Abstracts of issue 12-13 (2000)

Katy Romanou

An Archive of Cretan Music in the Philharmonic Society of Corfu

During a research in the Music Library of the Philharmonic Society of Corfu (established in 1840), the writer investigated an archive of music manuscripts, containing chants of the Greek Orthodox Church. The music, written in staff notation, is polyphonic, with keyboard accompaniment. Most manuscripts bear the names of either Ioannis Aristeides or Eleutherios Palatianos (Aristeides pupil), or, jointly, of Eleutherios Palatianos and Nikolaos Manzaros, a distinguished composer of music in Western forms, teacher and president of the Philharmonic Society.

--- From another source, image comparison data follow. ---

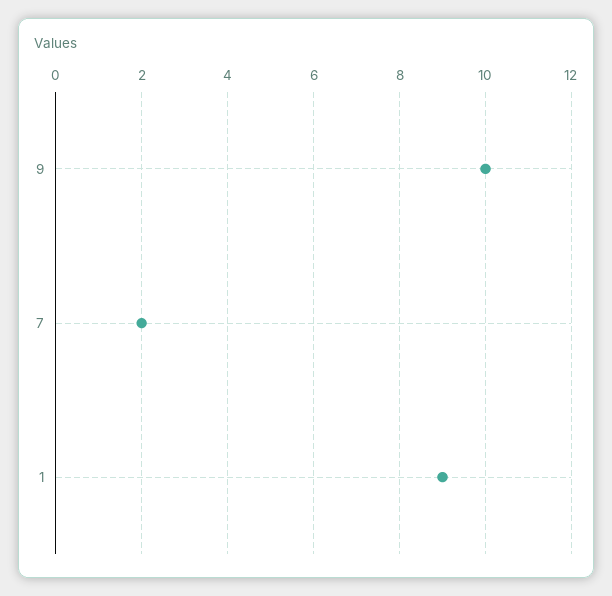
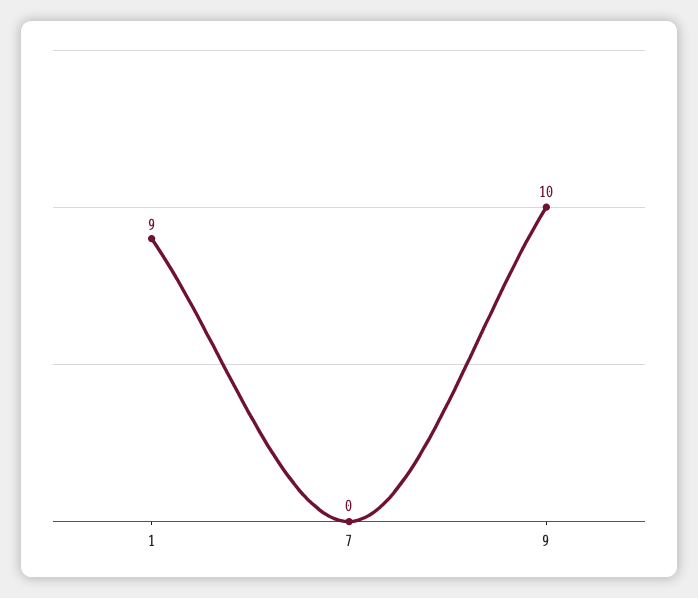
  {
    "9": 10,
-   "7": 2,
+   "7": 0,
    "1": 9
  }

Ioannis Aristeides (1786-1828) was the first professor of music in the Ionian Academy, a university created by Frederic Earl of Guilford, who, aiming at an all Greek high quality staff, sent usually, at his expenses Greek youngsters to the West to complete their studies. Aristeides was sent to Naples.

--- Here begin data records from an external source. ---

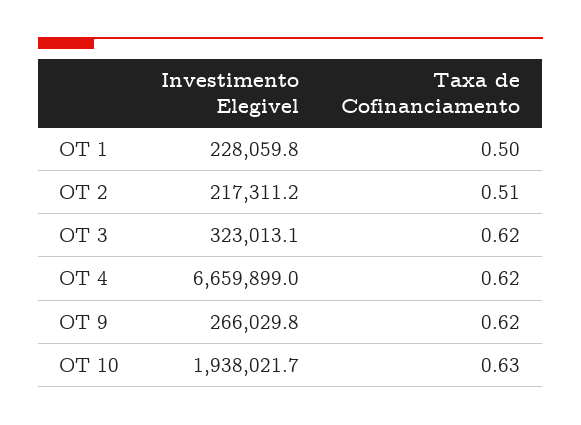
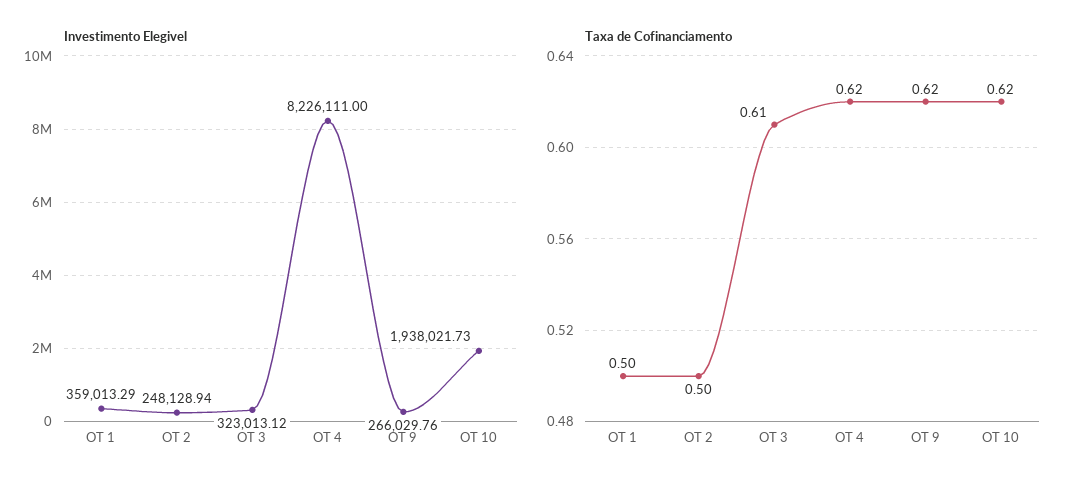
  {
    "Investimento Elegivel": {
-     "OT 1": 228059.8,
+     "OT 1": 359013.29,
-     "OT 2": 217311.2,
+     "OT 2": 248128.94,
      "OT 3": 323013.12,
-     "OT 4": 6659899,
+     "OT 4": 8226111,
      "OT 9": 266029.76,
      "OT 10": 1938021.73
    },
    "Taxa de Cofinanciamento": {
      "OT 1": 0.5,
-     "OT 2": 0.51,
+     "OT 2": 0.5,
-     "OT 3": 0.62,
+     "OT 3": 0.61,
      "OT 4": 0.62,
      "OT 9": 0.62,
-     "OT 10": 0.63
+     "OT 10": 0.62
    }
  }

The question raised by the manuscripts investigated is whether or not they are related to the popular tradition of the so called Cretan music, a tradition of improvised polyphony in church music, practiced in those Greek areas that were not under the Ottoman rule. The writer shows that the manuscripts of this important archive represent successive stages of a complete notation of this popular polyphony, which, though differently called, is common with the popular tradition of Southern Italy, the Italian islands, and areas of the eastern Adriatic coast.